Arquivo de Tag | veja

Adjetivações

Por ocasião de uma brincadeira que fiz sobre uma propaganda da revista Veja, um leitor apressado chamou-me de petista. Bom, se ele fosse menos preguiçoso, teria lido melhor o blog e visto textos em que eu elogio filmes que de modo algum espelham o viés sociológico tão querido das esquerdas (caso de Sherlock Holmes e Benjamin Button) ou outros em que eu critico abertamente a massificação perigosamente disfarçada de coletivismo (caso de A onda e Ninguém escreve ao coronel) ou ainda um em que eu repudio a propaganda homofóbica da Marta. Mas nem era preciso tanto esforço. Se ele fosse honesto, teria visto no mesmo post elogios a dois articulistas da mesma revista, o que evidencia que a crítica era específica, e não genérica como ele conseguiu entender.

Já falei demais do Moacir, coitado. Na verdade, ele, como indivíduo, caso o seja, pouco me interessa. Mas convém discorrer sobre sua curiosa postura. É típico das cabeças que não conseguem articular um raciocínio satisfatório, valer-se de adjetivações simplistas, estereótipos sem os quais não se consegue fingir um mínimo de inteligência. Por isso, mas não só por isso, é interessante ver e rever alguns filmes de John Ford, como As vinhas da ira ou Como era verde o meu vale. Pode-se discutir a noite toda sobre a postura ideológica do diretor: trata-se de um cristão ou de um comunista? – perguntam-se os escravos dos adjetivos soltos. Ora, em ambos os filmes, o que vemos é um forte senso ético, que não se submete nem à hipocrisia de muitos cristãos nem às falsas promessas de muitos – todos? – socialistas. Querer reduzir o caráter de um homem a um adjetivo que esteja na moda é furtar-se da condição de ser racional.

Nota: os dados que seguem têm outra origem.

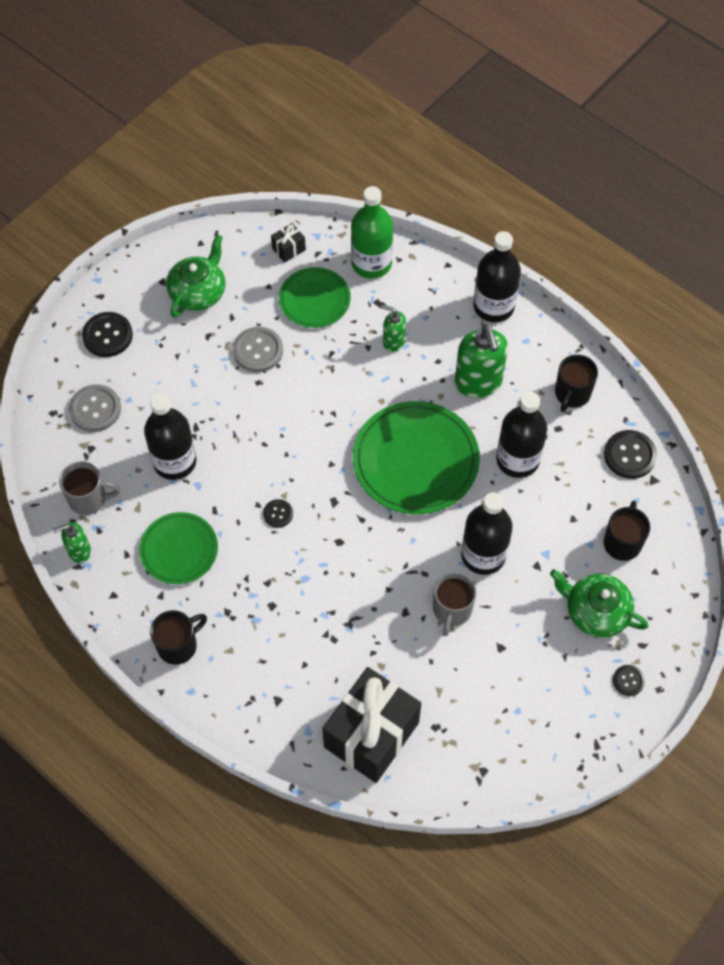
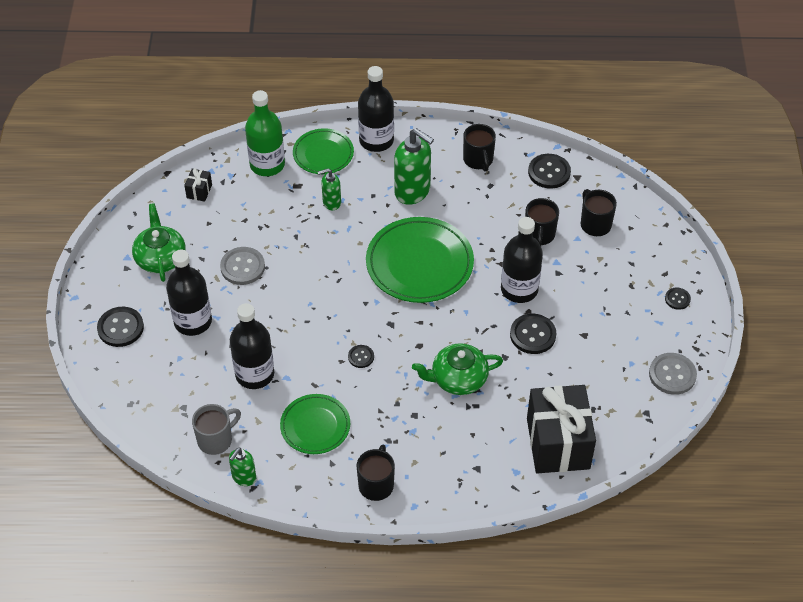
camera: 40 degrees left, 10 degrees down
(95, 409) = (160, 380): grey button -> grey button (672, 375)
(314, 300) = (250, 211): green plate -> green plate (323, 154)
(452, 610) = (533, 335): grey mug -> black button
(517, 460) = (483, 220): black bottle -> black bottle (193, 321)
(556, 514) = (539, 235): none -> black mug
(596, 611) = (619, 274): green teapot -> green teapot (458, 378)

Ao contrário do que já saiu publicado na Veja, existe sim muita diferença entre ter cultura e apenas disfarçar a sujeira com verniz, ainda que pessoas como o Moacir não consigam perceber.

Não seja

 Certa vez, uma amiga publicitária conseguiu convencer-me da importância social da propaganda, afinal – segundo ela – é importante que as empresas possam dialogar direta e indiretamente com o consumidor. Exemplo do primeiro modo são as fotos com que o Ministério da Saúde estampa embalagens de cigarros; exemplo do segundo são aquelas imagens de viris cowboys fumando na fazenda, a qual aliás pode até não transmitir uma ideia sincera, mas que deixa um ar de poesia no ar, ah isso deixa.

 Mês passado, estava eu perto do metrô Vila Madalena, quando me deparei com uma interessante propaganda da revista Veja.

 

 A maior parte dos meus amigos acha que essa revista serve apenas para higiene pessoal, outros são menos benevolentes. Já eu assumo que leio com gosto o André Petry e o Roberto Pompeu de Toledo. O que achamos da revista, no entanto, não interessa. O intuito desse texto é analisar a dita propaganda.

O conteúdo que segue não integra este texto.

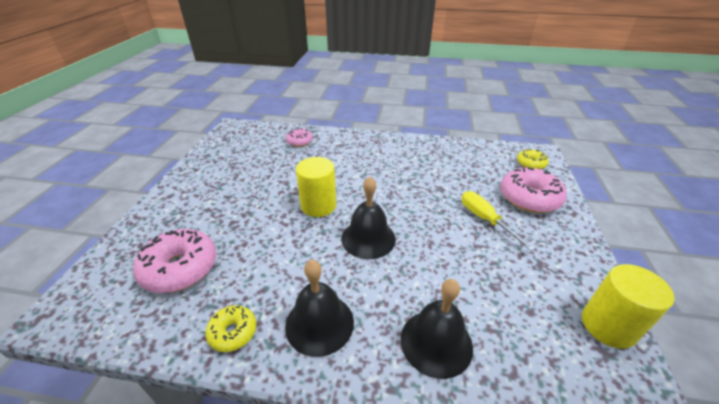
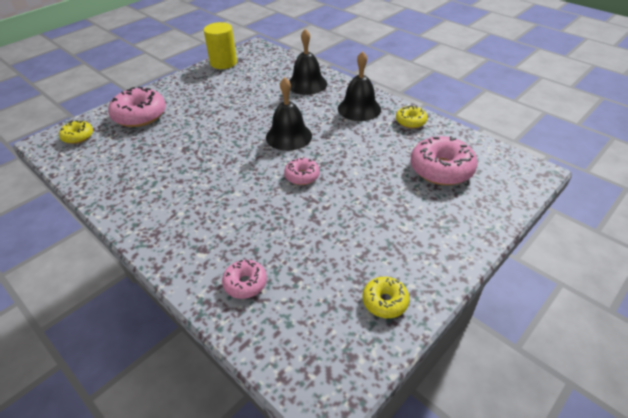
camera: 145 degrees left, 5 degrees up
(213, 160) = (385, 301): none -> yellow donut
(318, 205) = (302, 176): yellow cylinder -> pink donut
(485, 220) = (195, 116): yellow screwdriver -> none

 A revista em questão lançou uma série de frases imperativas que cheiram a autoajuda: Seja ético, seja indispensável etc. Há sim um tom de pieguice que os de boa memória não demoram a associar a um pretencioso e improvável manual de ética. Isso, porém, também pouco importa. O que os leitores ou não leitores pensam da revista não vem ao caso; a falta de decoro ou bom gosto em suas formas de propaganda, idem. O que convém observar é a frase em questão:

SEJA CONECTADO é um misto de imperativo com voz passiva, equivalente a “Deixe alguém conectar você”. Sendo a frase em questão propaganda oficial da revista em questão, não é exagero pensar que o agente conectante seja a própria revista. Poderíamos então alterar o slogan para “deixe-nos conectá-lo”.

 Uma revista que assume o papel de manipuladora, sem dúvida alguma, merece elogios tanto pela coragem quanto pela cara de pau.

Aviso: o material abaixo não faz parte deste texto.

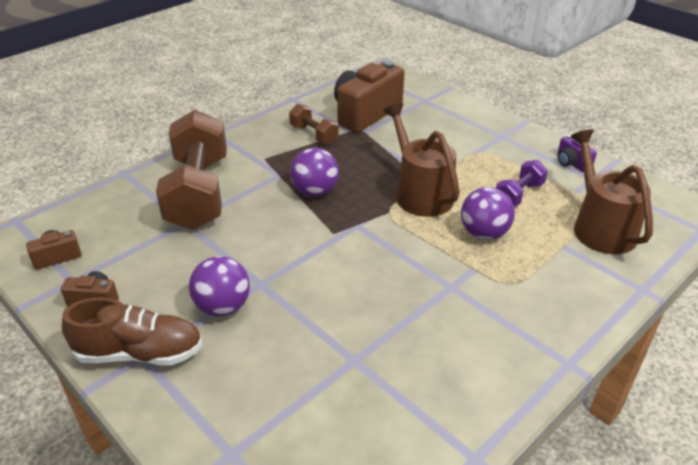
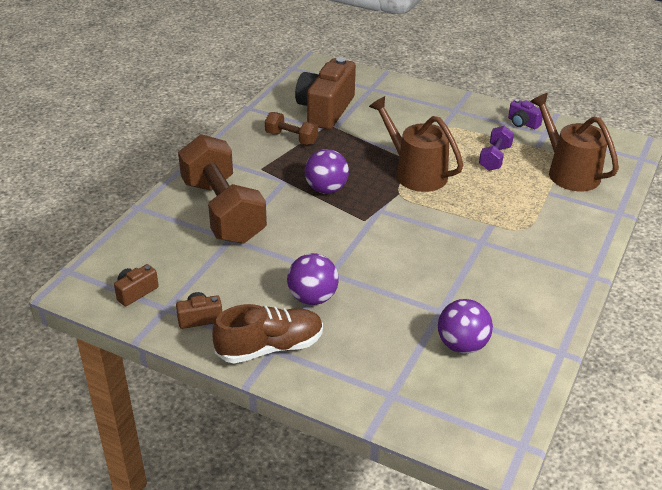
camera: 20 degrees left, 0 degrees up
(484, 233) = (484, 195): purple ball -> purple ball (462, 345)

 P.S.: um amigo meu, defensor da revista, argumenta: “Não há nada de mal em a revista conectar o leitor ao saber, por exemplo”. Talvez, mas em todo caso, continuo achando que o indivíduo tem de ser independente a ponto de ele mesmo, ativamente, estabelecer suas conexões. Mas, enfim, quem quiser ser conectado… que seja.